Le pape François va réclamer à l’humanité tout entière d’agir au plus vite pour sauver la planète, victime de ses excès, dans une encyclique très attendue et qui sera publiée jeudi, à six mois de la conférence climatique de Paris.
François désigne clairement la main de l’homme comme le responsable principal du réchauffement climatique, selon plusieurs sources qui ont eu accès à cette encyclique, un message exprimant la position du pape sur un sujet d’actualité et destiné à tous les catholiques.
« Cette encyclique aura un impact majeur: François est directement impliqué comme aucun pape avant lui. Il est animé d’une profonde passion, que cette encyclique communiquera », a affirmé Christiana Figueres, présidente de la convention cadre de l’ONU sur le changement climatique (UNFCCC), lors d’une réunion récente à Bonn, en Allemagne.
Selon une mouture provisoire non officielle diffusée par l’hebdomadaire italien L’Espresso, le pape juge indispensable de réduire drastiquement les émissions de dioxyde de carbone et d’autres gaz hautement polluants. Il appelle aussi, selon cette version de travail, à des accords établissant les responsabilités des Etats qui devraient supporter le coût le plus élevé de la transition énergétique.
Ces affirmations hérisseront certains conservateurs américains « climato-sceptiques » qui assurent que le réchauffement n’a que des causes naturelles. Selon des extraits, le pape estime aussi que la propriété privée reste subordonnée à la destination universelle des biens, soulignant que l’homme n’est pas Dieu mais a reçu la terre en héritage.
Ces fuites ont fortement irrité le Vatican, qui a du coup exclu pour une période indéterminée le journaliste de l’Espresso qui avait publié ce texte, Sandro Magister, un vaticaniste pourtant réputé. Dans le texte officiel, le pape rappellera à tous les décideurs leurs « responsabilités pour les générations futures », les exhortant au courage avant la conférence qui se tiendra en décembre à Paris, a affirmé la revue jésuite italienne Civilta Cattolica.
Le 12 mai, le pape François avait déjà averti les « puissants » qu’ils seraient « jugés par Dieu » s’ils ne respectaient pas l’environnement. Lors de l’Angelus dimanche, François, qui dénonce la culture du « déchet », a martelé que son encyclique « s’adressait à tous » pour défendre la « maison commune ». « La sobriété ne s’oppose pas au développement, elle est devenue sa condition », avait-il dit la semaine dernière, donnant un avant-goût de son encyclique.

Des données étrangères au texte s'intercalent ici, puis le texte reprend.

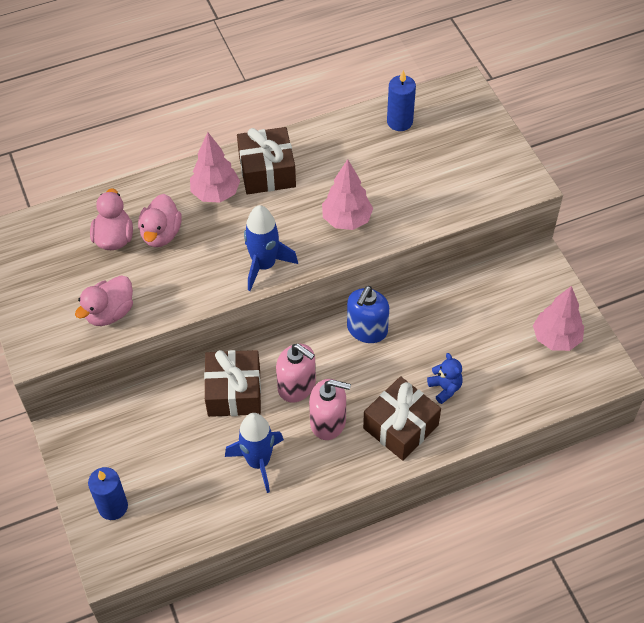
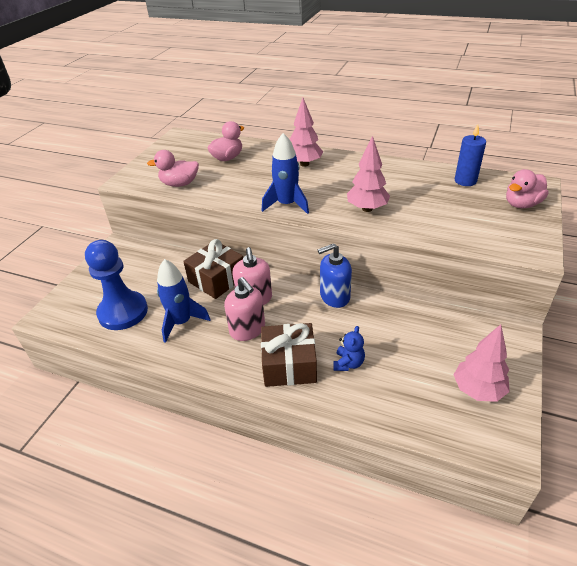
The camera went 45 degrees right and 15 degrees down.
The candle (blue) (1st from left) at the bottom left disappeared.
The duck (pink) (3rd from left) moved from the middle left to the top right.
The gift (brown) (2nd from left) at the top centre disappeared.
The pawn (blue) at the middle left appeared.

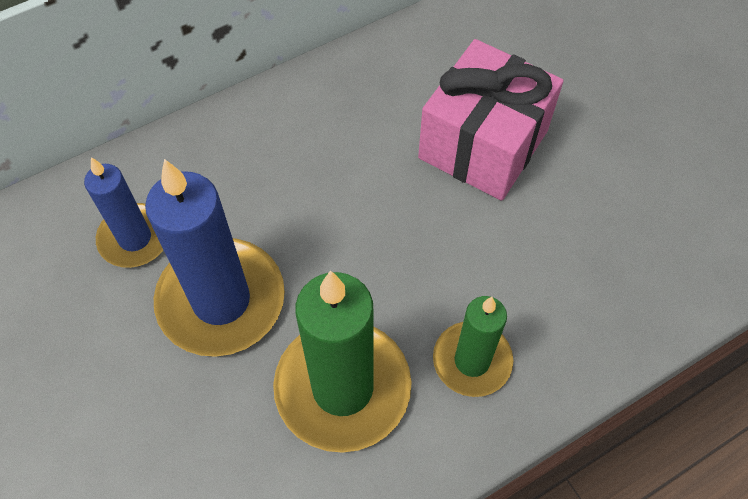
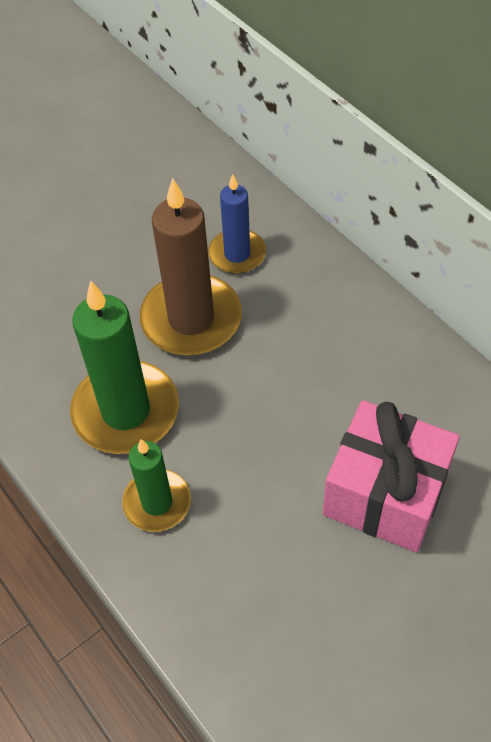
The camera went 85 degrees right and 5 degrees down.
The candle (blue) (2nd from left) at the middle left became the candle (brown) at the centre.

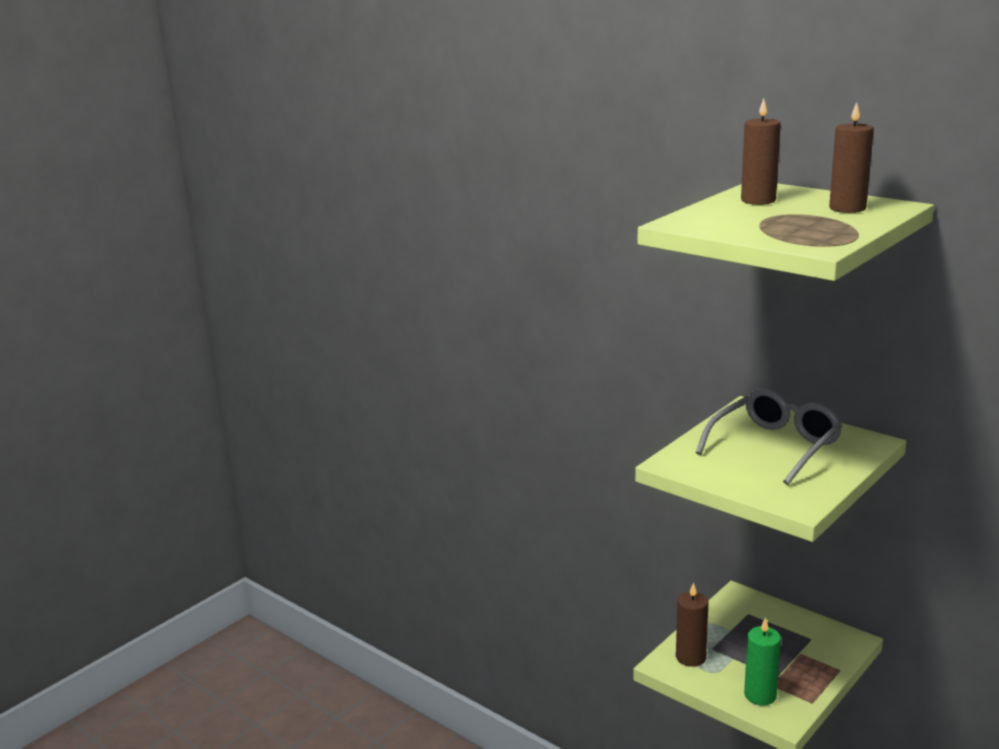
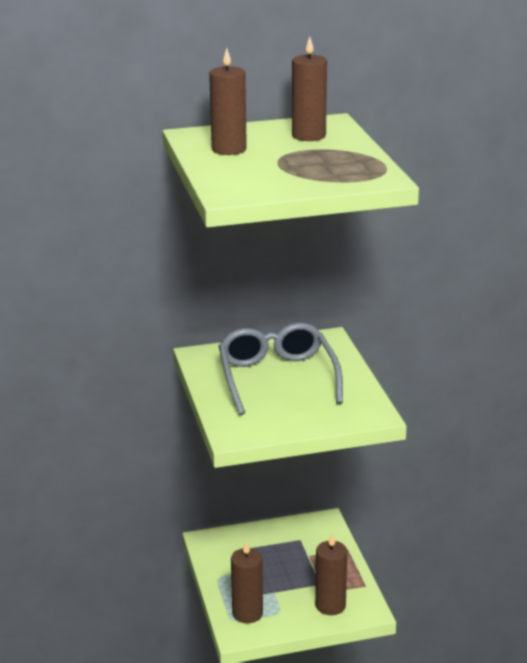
The camera went 55 degrees left and 5 degrees up.
The candle (green) at the bottom right became the candle (brown) (4th from left) at the bottom centre.

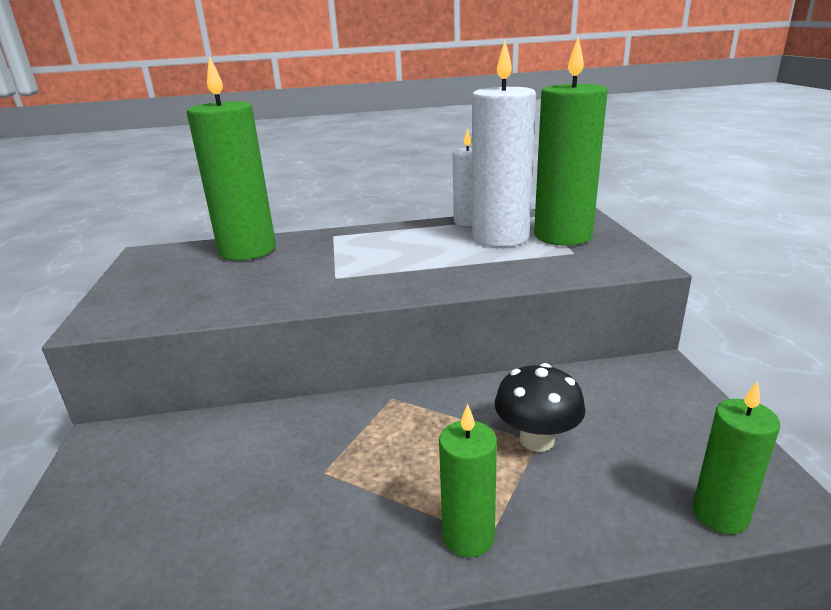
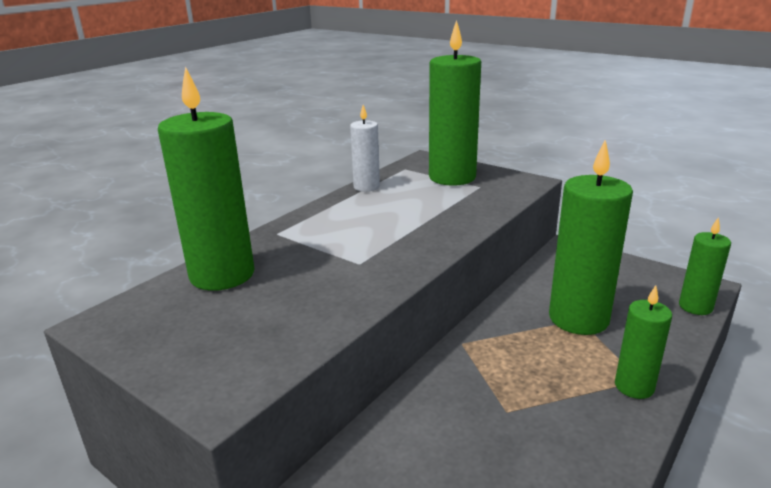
The camera went 45 degrees left and 0 degrees up.
The candle (white) (2nd from left) at the top centre disappeared.
The mushroom (black) at the bottom centre was replaced by the candle (green) (3rd from left) at the middle right.

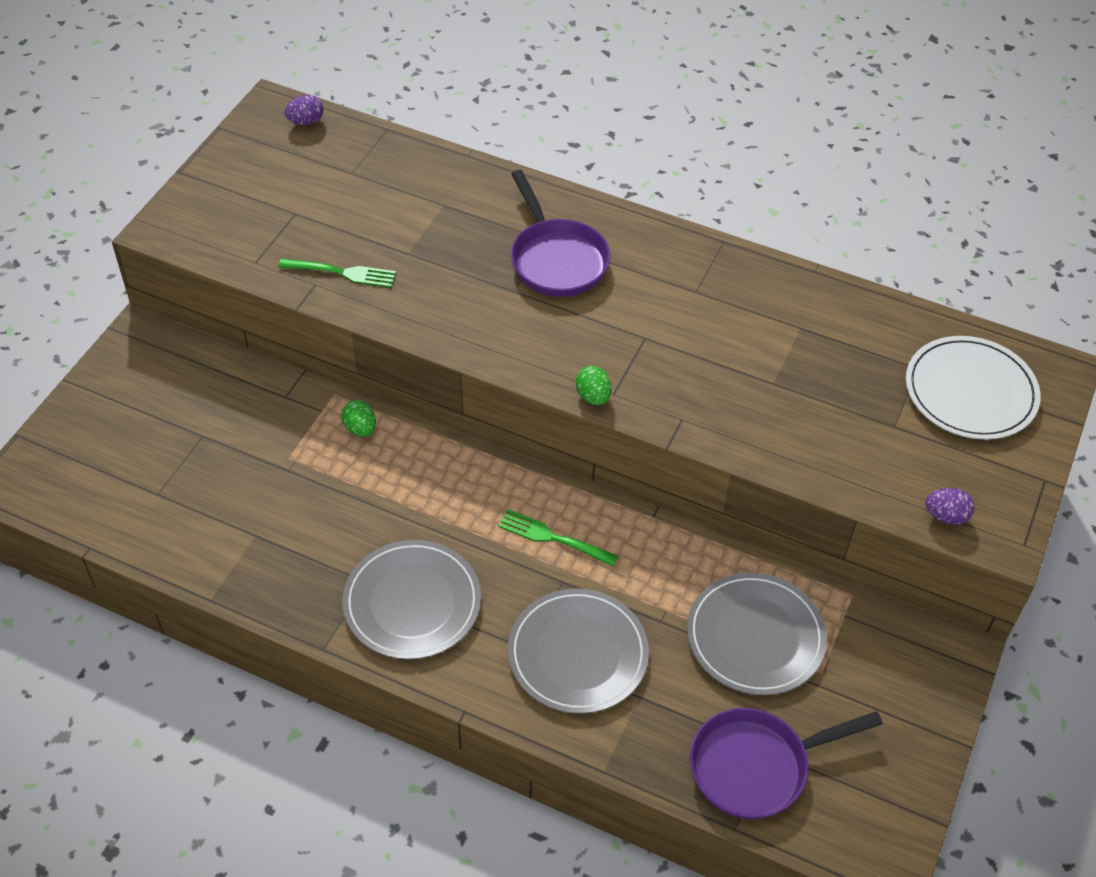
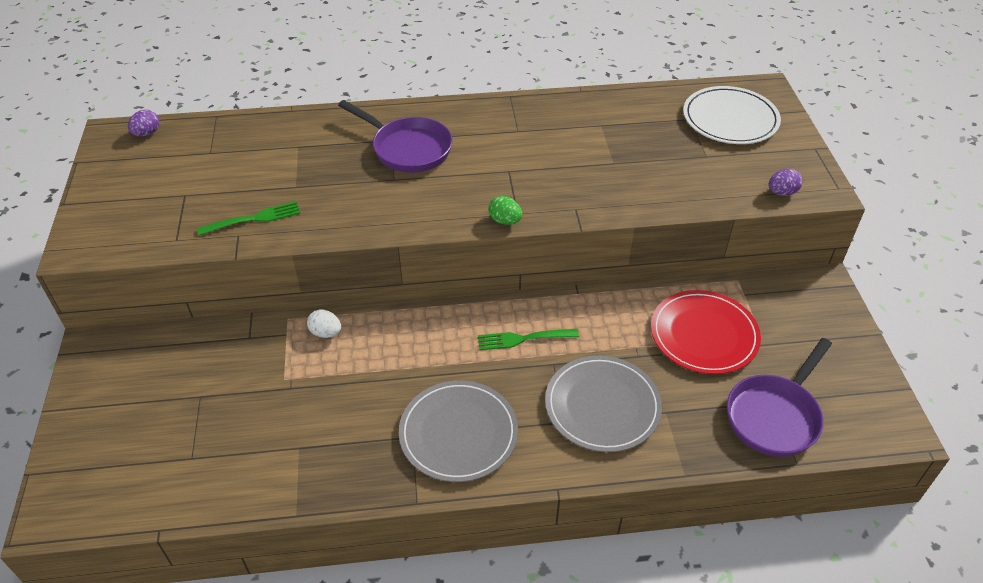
The camera went 30 degrees left and 5 degrees down.
The egg (green) (1st from left) at the middle left became the egg (white) at the middle left.
The plate (grey) (3rd from left) at the bottom right became the plate (red) at the middle right.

Selon une source qui a eu accès au document confidentiel, l’encyclique ne fait pas un inventaire de solutions, mais donne une « vision globale » de « l’écologie », se voulant convaincante pour chacun, du consommateur lambda au chef d’Etat et au dirigeant de multinationale. Elle affirme que les causes, étant d’abord humaines, doivent être maîtrisées: « Il y a de fortes preuves scientifiques que les facteurs humains causent de grands dommages pas seulement à la nature elle-même, mais aussi aux vies, particulièrement des plus pauvres. Cela requiert de nouveaux modes de production, de distribution et de consommation », selon cette source.
« Laudato si' » (« Loué sois-tu », un titre inspiré du Cantique des créatures de François d’Assise) est la première encyclique entièrement de la main de Jorge Bergoglio. Le pape a consulté de nombreux experts, dont par exemple des prêtres travaillant en Amazonie, pour la rédiger. Elle sera présentée à la presse internationale par un de ses maîtres d’oeuvre, le cardinal ghanéen Peter Turkson, chef du ministère chargé de la justice et de la paix.
« Laudato si' » porte sur « l’écologie humaine », thème plus large que la seule défense de la nature et qui touche la manière dont la société défend la vie, gère « la création de Dieu » et la distribue aux hommes. Le pape a déjà critiqué à plusieurs reprises les excès du capitalisme sauvage.
Deux jours avant sa publication, il a souligné sur ce point que parler beaucoup de pauvreté comme lui n’est pas « être communiste ». « On entend dire mais ce prêtre, cet évêque, parle trop de pauvreté. Ne sont-ils pas un peu communistes? « ?, a-t-il lancé mardi en réponse aux « néocons » américains qui l’accusent d’être lui-même marxiste. Une étiquette qu’il a démentie plusieurs fois.